For a long time, dogs were considered peculiar “Pavlov’s machines” – essentially biorobots, the main purpose of which is to search for food and reproduce. The owner in this case acts as a feeder for them, and not another living being. Relatively recently, these ideas began to be criticized, and many psychologists and biologists believe that communication with a person in itself plays an important role in the life of dogs.
For example, recently neurophysiologists have found that dogs can understand the intonation and the meaning of words pronounced by their owners. It turned out that they communicate with people not for the sake of food, but for the sake of receiving attention and positive emotions and that they are able to recognize emotions on the face of friends and strangers. In addition, dogs are able to memorize unnecessary information and use it when communicating with the owner.
Burns and his colleagues checked the results of these observations, for which they collected a group of a dozen dogs of different breeds and their owners. Volunteers were asked to teach pets to bring one of two random items (for example, a plush toy or a rubber ball), responding to their names.
When all the dogs learned this trick, biologists invited their hosts to the laboratory and checked how the brain’s work of the dogs changes at the moment when they are called and shown these items. In addition, the volunteers uttered a different abracadabra, similar in sound to these words, and showed unfamiliar objects.
Comparing the images that a magnetic resonance imaging scanner received, the scientists hoped to understand whether there were clear associations in the dogs’ head between the name of a well-known object and themselves.

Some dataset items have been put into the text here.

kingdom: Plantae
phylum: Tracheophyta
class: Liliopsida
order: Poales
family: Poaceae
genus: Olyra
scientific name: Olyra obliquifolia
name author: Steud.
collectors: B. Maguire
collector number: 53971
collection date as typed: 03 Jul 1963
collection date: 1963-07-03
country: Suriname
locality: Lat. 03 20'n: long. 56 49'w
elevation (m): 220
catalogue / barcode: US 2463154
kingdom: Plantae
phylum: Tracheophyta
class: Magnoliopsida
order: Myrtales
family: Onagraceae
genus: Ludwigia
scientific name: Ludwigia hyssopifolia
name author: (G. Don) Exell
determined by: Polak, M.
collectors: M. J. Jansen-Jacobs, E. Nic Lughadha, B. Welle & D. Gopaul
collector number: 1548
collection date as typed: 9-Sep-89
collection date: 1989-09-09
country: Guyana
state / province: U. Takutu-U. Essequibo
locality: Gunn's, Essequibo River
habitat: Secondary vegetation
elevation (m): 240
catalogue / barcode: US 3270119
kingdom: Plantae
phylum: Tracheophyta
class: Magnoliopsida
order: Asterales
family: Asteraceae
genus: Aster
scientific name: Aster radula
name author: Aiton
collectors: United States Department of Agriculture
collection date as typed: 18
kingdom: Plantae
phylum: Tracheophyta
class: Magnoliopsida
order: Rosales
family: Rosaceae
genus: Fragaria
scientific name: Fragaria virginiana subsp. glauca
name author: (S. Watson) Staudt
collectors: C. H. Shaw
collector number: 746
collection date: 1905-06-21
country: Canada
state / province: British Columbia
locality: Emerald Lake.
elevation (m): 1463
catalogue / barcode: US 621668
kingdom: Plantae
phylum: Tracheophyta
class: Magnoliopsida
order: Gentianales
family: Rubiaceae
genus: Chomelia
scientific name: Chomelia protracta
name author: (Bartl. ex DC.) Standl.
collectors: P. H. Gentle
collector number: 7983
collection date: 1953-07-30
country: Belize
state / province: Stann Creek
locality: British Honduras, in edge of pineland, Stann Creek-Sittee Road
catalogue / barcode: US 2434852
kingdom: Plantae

In other words, if the dog understands what a particular word means, then these signals will coincide only when you pronounce the correct set of sounds. The opposite would indicate that dogs do not recognize human speech and are guided by the sounds themselves or various non-verbal signs, as did, for example, the “speaking” horse Hans at the beginning of the 20th century.
As it turned out, the differences in the reaction to familiar and unfamiliar words, as well as abracadabra really exist. This confirmed that dogs understand the meaning of individual words and associate them with certain objects. On the other hand, the observations revealed an unexpected phenomenon that distinguishes dogs from people.
In them, as neurophysiologists explain, the brain reacted more actively to unfamiliar words than to familiar ones, whereas in humans it usually happens the other way around. As Burns and his colleagues suggest, this may mean that the dogs just like to learn and bring pleasure to the owner by learning new commands.
Interestingly, scientists could not find in the brain of dogs an unambiguous “center of speech” – a certain analogue of such a structure was found only in half of the four-legged participants in the experiment. As the researchers suggest, this failure may be due to the fact that representatives of various breeds participated in the experiments. They will test this hypothesis very soon.